Sublimity of Book I, and Intensity of Book III
The second book of Hyperion, relating the council of the dethroned Titans, has neither the sublimity of the first, nor the intensity of the unfinished third. In the first book we have a solemn vision of the fallen Saturn, followed by a resplendent vision of Hyperion threatened in his empire. In the third book we see Apollo undergoing a convulsive change under the afflatus of Mnemosyne, and about to put on the full powers of his godhead. But the third book has a ripeness and controlled power of its own which places it quite on a level with the other two.
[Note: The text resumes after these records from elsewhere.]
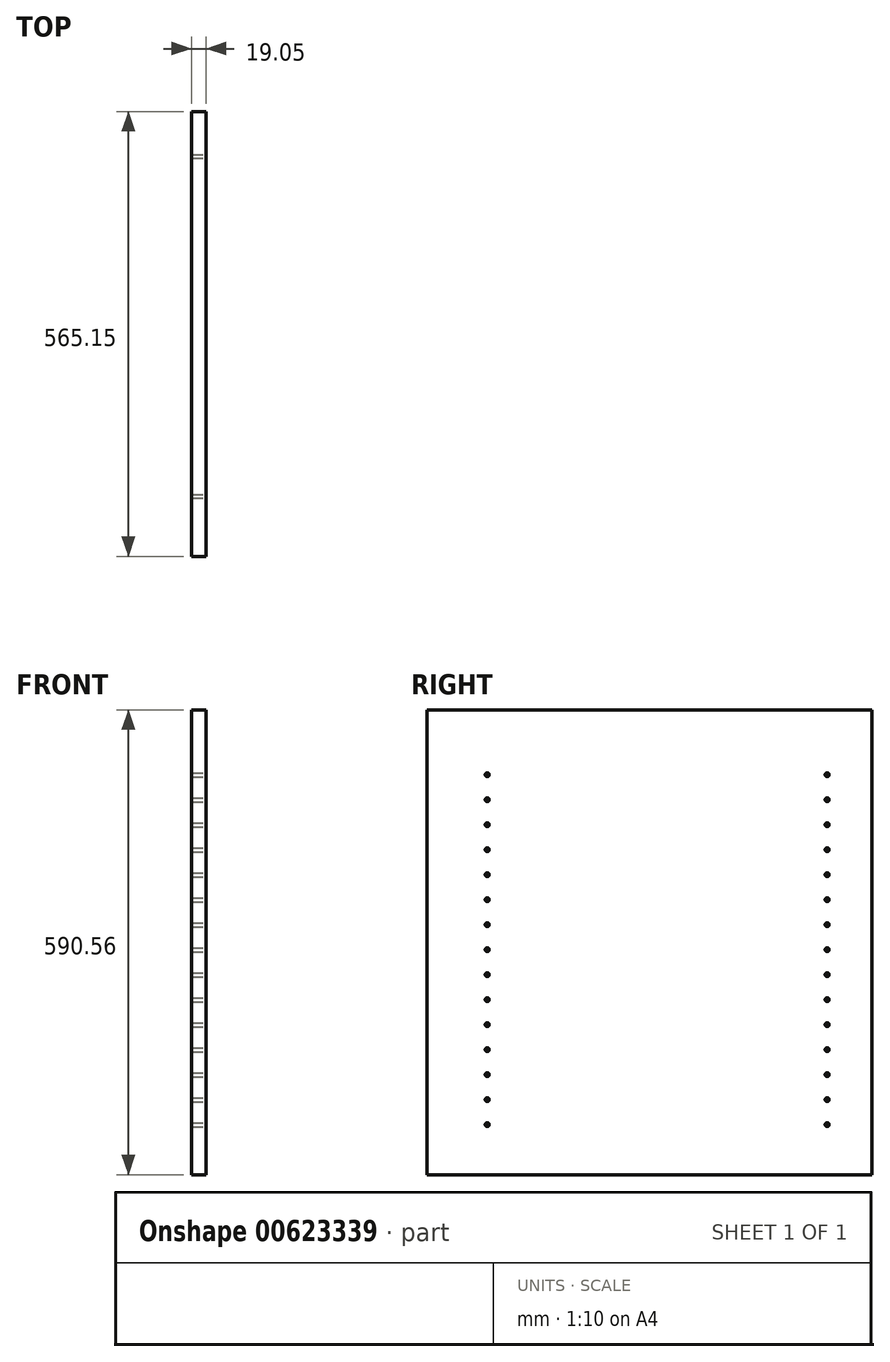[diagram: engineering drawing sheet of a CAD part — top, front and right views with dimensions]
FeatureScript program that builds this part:
annotation { "Feature Type Name" : "Feature", "Feature Type Description" : "" }
export const myFeature = defineFeature(function(context is Context, id is Id, definition is map)
    precondition{}
    {
        {
            var Q0;
            Q0=qCreatedBy(makeId("Right.planeOp"),FACE);
            var sketch = newSketch(context, id + "F0", { "sketchPlane" : qUnion([Q0])});
            skLineSegment(sketch, "E0.bottom", {"start": v(292.1, 295.28) * mm, "end": v(-292.1, 295.28) * mm});
            skLineSegment(sketch, "E0.top", {"start": v(292.1, -295.28) * mm, "end": v(-292.1, -295.28) * mm});
            skLineSegment(sketch, "E0.left", {"start": v(292.1, 295.28) * mm, "end": v(292.1, -295.28) * mm});
            skLineSegment(sketch, "E0.right", {"start": v(-292.1, 295.28) * mm, "end": v(-292.1, -295.28) * mm});
            skPoint(sketch, "E0.middle", {"position": v(0, 0) * mm});
            skSolve(sketch);
        }
        {
            var Q0;
            Q0=makeQuery(id+"F0.imprint","IMPRINT",FACE,{"disambiguationData":[TD([[makeQuery(id+"F0.imprint","IMPRINT",EDGE,{"derivedFrom":sQuery(id+"F0.wireOp",EDGE,"E0.bottom")}),1.0]])]});
            extrude(context, id + "F1", {"entities" : qUnion([Q0]), "depth" : 19.05 * mm, "offsetDistance" : 25.4 * mm});
        }
        {
            var Q0;
            Q0=makeQuery(id+"F1.opExtrude","CAP_FACE",FACE,{"disambiguationData":[OSD([sQuery(id+"F0.wireOp",EDGE,"E0.bottom"),sQuery(id+"F0.wireOp",EDGE,"E0.top"),sQuery(id+"F0.wireOp",EDGE,"E0.left"),sQuery(id+"F0.wireOp",EDGE,"E0.right")])],"isStart":false});
            var sketch = newSketch(context, id + "F2", { "sketchPlane" : qUnion([Q0])});
            skLineSegment(sketch, "E1", {"start": v(0, 295.28) * mm, "end": v(0, 180.97) * mm});
            skPoint(sketch, "E1.endSnap0", {"position": v(0, 295.28) * mm});
            skLineSegment(sketch, "E2.bottom", {"start": v(215.9, 149.23) * mm, "end": v(-215.9, 149.23) * mm});
            skLineSegment(sketch, "E2.top", {"start": v(215.9, 212.73) * mm, "end": v(-215.9, 212.72) * mm});
            skLineSegment(sketch, "E2.left", {"start": v(215.9, 149.23) * mm, "end": v(215.9, 212.73) * mm});
            skLineSegment(sketch, "E2.right", {"start": v(-215.9, 149.23) * mm, "end": v(-215.9, 212.72) * mm});
            skPoint(sketch, "E2.middle", {"position": v(0, 180.97) * mm});
            skLineSegment(sketch, "E3", {"start": v(0, 149.23) * mm, "end": v(0, 85.73) * mm});
            skLineSegment(sketch, "E4.bottom", {"start": v(215.9, 53.98) * mm, "end": v(-215.9, 53.97) * mm});
            skLineSegment(sketch, "E4.top", {"start": v(215.9, 117.48) * mm, "end": v(-215.9, 117.47) * mm});
            skLineSegment(sketch, "E4.left", {"start": v(215.9, 53.98) * mm, "end": v(215.9, 117.48) * mm});
            skLineSegment(sketch, "E4.right", {"start": v(-215.9, 53.97) * mm, "end": v(-215.9, 117.47) * mm});
            skPoint(sketch, "E4.middle", {"position": v(0, 85.73) * mm});
            skLineSegment(sketch, "E5", {"start": v(0, 53.97) * mm, "end": v(0, -9.53) * mm});
            skLineSegment(sketch, "E6.bottom", {"start": v(215.9, -41.27) * mm, "end": v(-215.9, -41.28) * mm});
            skLineSegment(sketch, "E6.top", {"start": v(215.9, 22.23) * mm, "end": v(-215.9, 22.22) * mm});
            skLineSegment(sketch, "E6.left", {"start": v(215.9, -41.27) * mm, "end": v(215.9, 22.23) * mm});
            skLineSegment(sketch, "E6.right", {"start": v(-215.9, -41.28) * mm, "end": v(-215.9, 22.22) * mm});
            skPoint(sketch, "E6.middle", {"position": v(0, -9.53) * mm});
            skLineSegment(sketch, "E7", {"start": v(0, -41.27) * mm, "end": v(0, -104.77) * mm});
            skLineSegment(sketch, "E8.bottom", {"start": v(-215.9, -73.02) * mm, "end": v(215.9, -73.02) * mm});
            skLineSegment(sketch, "E8.top", {"start": v(-215.9, -136.52) * mm, "end": v(215.9, -136.52) * mm});
            skLineSegment(sketch, "E8.left", {"start": v(-215.9, -73.02) * mm, "end": v(-215.9, -136.52) * mm});
            skLineSegment(sketch, "E8.right", {"start": v(215.9, -73.02) * mm, "end": v(215.9, -136.52) * mm});
            skPoint(sketch, "E8.middle", {"position": v(0, -104.77) * mm});
            skLineSegment(sketch, "E9", {"start": v(0, -136.52) * mm, "end": v(0, -200.02) * mm});
            skLineSegment(sketch, "E10.bottom", {"start": v(-215.9, -168.27) * mm, "end": v(215.9, -168.27) * mm});
            skLineSegment(sketch, "E10.top", {"start": v(-215.9, -231.77) * mm, "end": v(215.9, -231.77) * mm});
            skLineSegment(sketch, "E10.left", {"start": v(-215.9, -168.27) * mm, "end": v(-215.9, -231.77) * mm});
            skLineSegment(sketch, "E10.right", {"start": v(215.9, -168.27) * mm, "end": v(215.9, -231.77) * mm});
            skPoint(sketch, "E10.middle", {"position": v(0, -200.02) * mm});
            skPoint(sketch, "E11", {"position": v(-215.9, 212.72) * mm});
            skPoint(sketch, "E12", {"position": v(-215.9, 180.97) * mm});
            skPoint(sketch, "E13", {"position": v(-215.9, 149.23) * mm});
            skPoint(sketch, "E14", {"position": v(-215.9, 117.47) * mm});
            skPoint(sketch, "E15", {"position": v(-215.9, 85.72) * mm});
            skPoint(sketch, "E16", {"position": v(-215.9, 53.97) * mm});
            skPoint(sketch, "E17", {"position": v(-215.9, 22.22) * mm});
            skPoint(sketch, "E18", {"position": v(-215.9, -9.53) * mm});
            skPoint(sketch, "E19", {"position": v(-215.9, -41.28) * mm});
            skPoint(sketch, "E20", {"position": v(-215.9, -73.02) * mm});
            skPoint(sketch, "E21", {"position": v(-215.9, -104.77) * mm});
            skPoint(sketch, "E22", {"position": v(-215.9, -136.52) * mm});
            skPoint(sketch, "E23", {"position": v(-215.9, -168.27) * mm});
            skPoint(sketch, "E24", {"position": v(-215.9, -200.02) * mm});
            skPoint(sketch, "E25", {"position": v(-215.9, -231.77) * mm});
            skPoint(sketch, "E26", {"position": v(215.9, -231.77) * mm});
            skPoint(sketch, "E27", {"position": v(215.9, -200.02) * mm});
            skPoint(sketch, "E28", {"position": v(215.9, -168.27) * mm});
            skPoint(sketch, "E29", {"position": v(215.9, -136.52) * mm});
            skPoint(sketch, "E30", {"position": v(215.9, -104.77) * mm});
            skPoint(sketch, "E31", {"position": v(215.9, -73.02) * mm});
            skPoint(sketch, "E32", {"position": v(215.9, -41.27) * mm});
            skPoint(sketch, "E33", {"position": v(215.9, -9.52) * mm});
            skPoint(sketch, "E34", {"position": v(215.9, 22.23) * mm});
            skPoint(sketch, "E35", {"position": v(215.9, 53.98) * mm});
            skPoint(sketch, "E36", {"position": v(215.9, 85.73) * mm});
            skPoint(sketch, "E37", {"position": v(215.9, 117.48) * mm});
            skPoint(sketch, "E38", {"position": v(215.9, 149.23) * mm});
            skPoint(sketch, "E39", {"position": v(215.9, 180.98) * mm});
            skPoint(sketch, "E40", {"position": v(215.9, 212.73) * mm});
            skSolve(sketch);
        }
        {
            var Q0;
            Q0=sQuery(id+"F2.wireOp",VERTEX,"E11");
            var Q1;
            Q1=sQuery(id+"F2.wireOp",VERTEX,"E12");
            var Q2;
            Q2=sQuery(id+"F2.wireOp",VERTEX,"E13");
            var Q3;
            Q3=sQuery(id+"F2.wireOp",VERTEX,"E14");
            var Q4;
            Q4=sQuery(id+"F2.wireOp",VERTEX,"E15");
            var Q5;
            Q5=sQuery(id+"F2.wireOp",VERTEX,"E16");
            var Q6;
            Q6=sQuery(id+"F2.wireOp",VERTEX,"E17");
            var Q7;
            Q7=sQuery(id+"F2.wireOp",VERTEX,"E18");
            var Q8;
            Q8=sQuery(id+"F2.wireOp",VERTEX,"E19");
            var Q9;
            Q9=sQuery(id+"F2.wireOp",VERTEX,"E20");
            var Q10;
            Q10=sQuery(id+"F2.wireOp",VERTEX,"E21");
            var Q11;
            Q11=sQuery(id+"F2.wireOp",VERTEX,"E22");
            var Q12;
            Q12=sQuery(id+"F2.wireOp",VERTEX,"E23");
            var Q13;
            Q13=sQuery(id+"F2.wireOp",VERTEX,"E24");
            var Q14;
            Q14=sQuery(id+"F2.wireOp",VERTEX,"E25");
            var Q15;
            Q15=sQuery(id+"F2.wireOp",VERTEX,"E26");
            var Q16;
            Q16=sQuery(id+"F2.wireOp",VERTEX,"E27");
            var Q17;
            Q17=sQuery(id+"F2.wireOp",VERTEX,"E28");
            var Q18;
            Q18=sQuery(id+"F2.wireOp",VERTEX,"E29");
            var Q19;
            Q19=sQuery(id+"F2.wireOp",VERTEX,"E30");
            var Q20;
            Q20=sQuery(id+"F2.wireOp",VERTEX,"E31");
            var Q21;
            Q21=sQuery(id+"F2.wireOp",VERTEX,"E32");
            var Q22;
            Q22=sQuery(id+"F2.wireOp",VERTEX,"E33");
            var Q23;
            Q23=sQuery(id+"F2.wireOp",VERTEX,"E34");
            var Q24;
            Q24=sQuery(id+"F2.wireOp",VERTEX,"E35");
            var Q25;
            Q25=sQuery(id+"F2.wireOp",VERTEX,"E36");
            var Q26;
            Q26=sQuery(id+"F2.wireOp",VERTEX,"E37");
            var Q27;
            Q27=sQuery(id+"F2.wireOp",VERTEX,"E38");
            var Q28;
            Q28=sQuery(id+"F2.wireOp",VERTEX,"E39");
            var Q29;
            Q29=sQuery(id+"F2.wireOp",VERTEX,"E40");
            var Q30;
            Q30=makeQuery(id+"F1.opExtrude","SWEPT_BODY",BODY,{"disambiguationData":[OSD([sQuery(id+"F0.wireOp",EDGE,"E0.bottom"),sQuery(id+"F0.wireOp",EDGE,"E0.top"),sQuery(id+"F0.wireOp",EDGE,"E0.left"),sQuery(id+"F0.wireOp",EDGE,"E0.right")])]});
            hole(context, id + "F3", {"style" : HoleStyle.SIMPLE, "endStyle" : HoleEndStyle.BLIND, "holeDiameter" : 5 * mm, "majorDiameter" : 6.35 * mm, "holeDepth" : 1905 * mm, "isTappedThrough" : true, "tappedDepth" : 12.7 * mm, "tapClearance" : 3, "startFromSketch" : true, "locations" : qUnion([Q0, Q1, Q2, Q3, Q4, Q5, Q6, Q7, Q8, Q9, Q10, Q11, Q12, Q13, Q14, Q15, Q16, Q17, Q18, Q19, Q20, Q21, Q22, Q23, Q24, Q25, Q26, Q27, Q28, Q29]), "scope" : qUnion([Q30])});
        }
        {
            var Q0;
            Q0=makeQuery(id+"F1.opExtrude","SWEPT_FACE",FACE,{"disambiguationData":[OSD([sQuery(id+"F0.wireOp",EDGE,"E0.left")])]});
            extrude(context, id + "F4", {"entities" : qUnion([Q0]), "operationType" : NewBodyOperationType.REMOVE, "oppositeDirection" : true, "depth" : 19.05 * mm, "offsetDistance" : 25.4 * mm});
        }
    });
One of the Grandest English Poems
“With a few slips and inequalities, and one or two instances of verbal incorrectness, Hyperion is indeed one of the grandest poems in the English language, and in its grandeur seems one of the easiest and most spontaneous. Keats, however, had never been able to apply himself to it continuously, but only by fits and starts. Partly this was due to the distractions of bereavement, of material anxiety, and of dawning passion amid which it was begun and continued: partly (if we may trust the statement of the publishers) to disapointment at the reception of Endymion; and partly, it is clear, to something not wholly congenial to his powers in the task itself.”
Important Note. Wherever Hyperion is printed in italics or within inverted commas, the reference is to the poem; and wherever Hyperion is printed in the ordinary type or without inverted commas, the reference is to the sun-god.
For instance: Hyperion is an epic poem. Or, “Hyperion” bears a Miltonic stamp.
In both these cases the poem is meant.
But: Hyperion had begun to feel apprehensive of a threat to his security.
Here the sun-god is being referred to.